▸ WHAT THE EXERCISE ASKS
Line count for "anchor": state how many lines of the listing below contain it, without anything else.

▸ RECORDS SHOWN
——

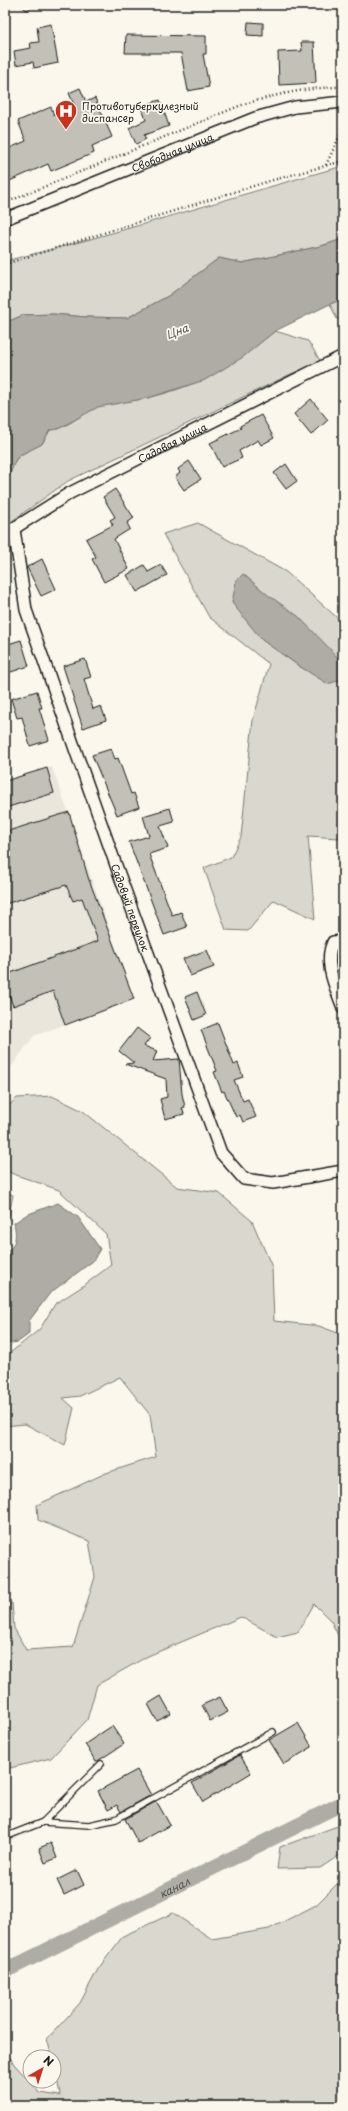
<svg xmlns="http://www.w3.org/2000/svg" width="348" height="2111" font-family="'Playpen Sans',sans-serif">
  <rect width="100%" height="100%" fill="#fbf7ec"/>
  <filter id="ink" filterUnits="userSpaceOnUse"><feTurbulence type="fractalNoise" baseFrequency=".025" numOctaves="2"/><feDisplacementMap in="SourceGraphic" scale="8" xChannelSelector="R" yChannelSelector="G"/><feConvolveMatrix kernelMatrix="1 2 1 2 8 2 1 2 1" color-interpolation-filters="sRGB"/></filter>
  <g filter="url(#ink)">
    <!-- built -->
    <path fill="#eae6dc" d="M52 767 134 999 34 1036 5 1075V781Z"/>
    <!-- green -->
    <g fill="#dad7ce" stroke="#7b7a75">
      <path d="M343 166V239L321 246 242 263 219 258 168 296 127 318 86 317 53 314 23 315 5 323V261C119 234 230 197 343 166Z"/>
      <path d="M343 299V323L337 319 330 304Z"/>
      <path d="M275 331 308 341 321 362 291 374 68 481 5 526V486L15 461 20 455 42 444 50 430C69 429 81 412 99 406 114 402 131 402 147 398 200 386 233 365 275 331Z"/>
      <path d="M198 523 286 572 343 623V665L332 651 243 574 262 640 299 666 328 683 343 679V796L339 838 308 836 315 919 274 900 248 931 226 930 204 868 231 857 241 837 253 720 269 664 209 617 163 534Z"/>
      <path d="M52 1096 83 1111 177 1187 219 1193 252 1221 272 1267 274 1321 319 1326 343 1335V1646L331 1621 314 1604 298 1632 277 1637 241 1617 148 1656 97 1685 87 1720 51 1758 10 1768 5 1774V1607L12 1603 14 1628 26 1650 73 1647 95 1577 89 1541 38 1520 37 1505 106 1473 156 1457 150 1415 120 1377 80 1396 63 1398 74 1408 65 1445 25 1424 5 1426V1357L40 1329 55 1304 83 1286 111 1265 106 1234 59 1190 5 1171V1109L17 1098Z"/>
      <path d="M5 1192 13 1195 8 1220 5 1223Z"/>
      <path d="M343 1824V1853L320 1868 277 1869 280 1847Z"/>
      <path d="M343 1878V2106H5V2049L14 2064 40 2093 60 2096 54 2057H52L47 2039 80 2003 98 1969 123 1936 173 1913 212 1939 269 1929 316 1905Z"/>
    </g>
    <!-- water -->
    <g fill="#afaca5" stroke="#74726e">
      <path d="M343 239V299L330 304 275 331 243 357 205 380 148 398 98 407 58 429 50 430 42 444 20 455 15 461 5 486V323L23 315 53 314 86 317 127 318 168 296 219 258 242 263 321 246Z"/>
      <path d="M243 574 268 595 298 616 332 651 343 665V679L328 684 299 666 262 640 232 603 236 581Z"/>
      <path d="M58 1203 78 1217 100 1249 93 1261 50 1293 29 1321V1334L18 1342 5 1344V1254C16 1245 17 1237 14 1223L26 1215Z"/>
    </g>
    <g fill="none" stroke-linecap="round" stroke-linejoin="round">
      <!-- canal -->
      <path stroke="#afaca5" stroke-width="15" id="s1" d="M5 1971 343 1803"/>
    </g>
    <!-- building -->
    <g fill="#c3c0b8" stroke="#1c1c1c">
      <path d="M248 22 263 23V36L247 35Z"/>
      <path d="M51 24 58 63 34 68 33 62 16 65 14 51 31 48 30 43 39 42 37 27Z"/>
      <path d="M126 35 206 36V54H203L209 87 188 91 181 53H125Z"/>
      <path d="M301 42H314L316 83 279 85 278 52 302 51Z"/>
      <path d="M80 88 86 102 95 98 112 137 92 146 94 153 51 171 48 164 5 183V150L26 141 18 121 51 107 54 115 75 107 69 93Z"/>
      <path d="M160 100 169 126 144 135 146 139 136 144 129 128 146 120 141 106Z"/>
      <path d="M311 399 328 420 311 435 294 414Z"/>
      <path d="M261 415 274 438 261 445 258 440 239 451 242 458 222 467 210 443 241 428 240 426Z"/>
      <path d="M189 461 201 479 184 490 175 477 180 473 178 469Z"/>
      <path d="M286 464 297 481 286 489 274 473Z"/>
      <path d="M115 489 134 518 127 523 130 529 114 539 129 569 104 582 92 559 96 557 86 539 113 525 110 520 115 517 103 497Z"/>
      <path d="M42 559 56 589 41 596 27 567Z"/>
      <path d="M144 565 148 572 161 565 167 575 137 592 127 575Z"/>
      <path d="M21 640 29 666 5 674V645Z"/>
      <path d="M85 659 91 677 84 679 93 709 101 706 106 720 83 728 63 666Z"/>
      <path d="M37 691 42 708H39L49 740 30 746 22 717 17 718 11 699Z"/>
      <path d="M111 749 115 759 118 758 131 794 134 793 139 807 117 815 92 755Z"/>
      <path d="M47 768 54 793 5 808V781Z"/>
      <path d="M170 808 174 822 160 826 168 848 149 854 172 915 181 912 187 927 164 935 129 842 149 836 143 816Z"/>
      <path d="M69 812 88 877 134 999 65 1025 53 991 13 1006 5 984V975L98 941 82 898 73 901 66 885 5 904V832Z"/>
      <path d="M207 950 214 967 190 976 183 959Z"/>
      <path d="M197 992 206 1015 194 1020 185 997Z"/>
      <path d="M218 1023 234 1065 238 1063 243 1077 234 1080 243 1101 248 1099 256 1117 243 1122 240 1115 236 1117 224 1091 222 1092 214 1072 217 1071 201 1030Z"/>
      <path d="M137 1028 150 1038 144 1046 157 1051 153 1061 179 1059 182 1094 185 1107 182 1108 184 1114 165 1119 160 1099 167 1097 166 1079 125 1064 134 1063 119 1051Z"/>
      <path d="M161 1696 171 1714 157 1721 148 1704Z"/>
      <path d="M220 1697 228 1712 210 1721 202 1705Z"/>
      <path d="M298 1723 312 1747 284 1764 269 1740Z"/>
      <path d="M112 1726 124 1744 96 1762 85 1744Z"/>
      <path d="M240 1755 251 1773 203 1802 192 1783Z"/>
      <path d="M137 1770 151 1795 121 1812 117 1805 108 1810 98 1791Z"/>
      <path d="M155 1802 158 1804 170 1825 138 1843 125 1819Z"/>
      <path d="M51 1843 57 1858 45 1863 39 1848Z"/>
      <path d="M77 1870 84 1885 64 1895 57 1880Z"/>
    </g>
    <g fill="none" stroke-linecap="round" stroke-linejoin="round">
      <!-- lane casing -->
      <g stroke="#1c1c1c" stroke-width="8">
        <g id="lane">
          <path d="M27 6 28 5"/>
          <path d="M101 1764 43 1822 89 1825 116 1819 273 1732"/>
          <path d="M5 1837 43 1822"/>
        </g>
      </g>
      <!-- street casing -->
      <g stroke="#1c1c1c" stroke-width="14">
        <g id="street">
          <path id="s2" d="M5 219 255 118 295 107 343 102"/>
          <path id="s3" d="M14 529 26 610 118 871 221 1153 244 1179 273 1183 343 1171"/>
          <path id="s4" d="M5 534 70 493 343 356"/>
          <path d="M343 941 333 942C323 963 336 988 343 1008"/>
        </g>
      </g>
      <!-- path -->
      <g stroke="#1c1c1c" stroke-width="2.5" stroke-dasharray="1 3" stroke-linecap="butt">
        <path d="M326 165 343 129"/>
        <path d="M5 203 239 106C273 95 308 87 343 87"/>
        <path d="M5 264 266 182 343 161"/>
      </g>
      <!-- lane -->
      <use href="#lane" stroke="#fbf7ec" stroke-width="5.5"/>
      <!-- street -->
      <use href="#street" stroke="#fbf7ec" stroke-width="11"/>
    </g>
  </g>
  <!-- icons -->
  <defs>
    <g id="hospital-pin" transform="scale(1.15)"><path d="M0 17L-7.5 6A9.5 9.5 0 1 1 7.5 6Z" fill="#c8321e" stroke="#fbf7ec"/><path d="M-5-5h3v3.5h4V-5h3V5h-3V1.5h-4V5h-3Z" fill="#fff"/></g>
  </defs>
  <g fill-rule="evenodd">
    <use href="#hospital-pin" x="66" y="111"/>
  </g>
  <g text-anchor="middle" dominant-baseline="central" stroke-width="3.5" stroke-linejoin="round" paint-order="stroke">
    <!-- poi labels -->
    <g font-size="10" fill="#1c1c1c" stroke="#fbf7ec" text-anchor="start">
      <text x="82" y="105">Противотуберкулезный<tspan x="82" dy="12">диспансер</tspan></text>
    </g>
    <!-- street labels -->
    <g font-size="10" fill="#1c1c1c" stroke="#fbf7ec">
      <text stroke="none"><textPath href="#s2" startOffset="180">Свободная улица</textPath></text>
      <text stroke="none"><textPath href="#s4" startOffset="191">Садовая улица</textPath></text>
      <text stroke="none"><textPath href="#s3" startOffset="397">Садовый переулок</textPath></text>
    </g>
    <!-- water labels -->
    <g font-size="11" font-style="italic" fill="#575653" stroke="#fbf7ec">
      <text transform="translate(177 331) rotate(-21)">Цна</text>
      <text stroke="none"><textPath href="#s1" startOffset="189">канал</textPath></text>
    </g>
  </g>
  <!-- margin -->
  <rect width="348" height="2111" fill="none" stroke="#fbf7ec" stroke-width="20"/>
  <rect x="10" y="10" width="328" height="2091" fill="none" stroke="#1c1c1c" stroke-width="1.5" filter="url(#ink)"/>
  <!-- north arrow -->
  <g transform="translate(42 2069) rotate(39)"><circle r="19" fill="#fbf7ec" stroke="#a29f99"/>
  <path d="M0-3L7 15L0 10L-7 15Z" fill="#c8321e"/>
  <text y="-6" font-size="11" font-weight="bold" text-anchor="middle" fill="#1c1c1c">N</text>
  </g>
</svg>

——

▸ EXERCISE RESPONSE
3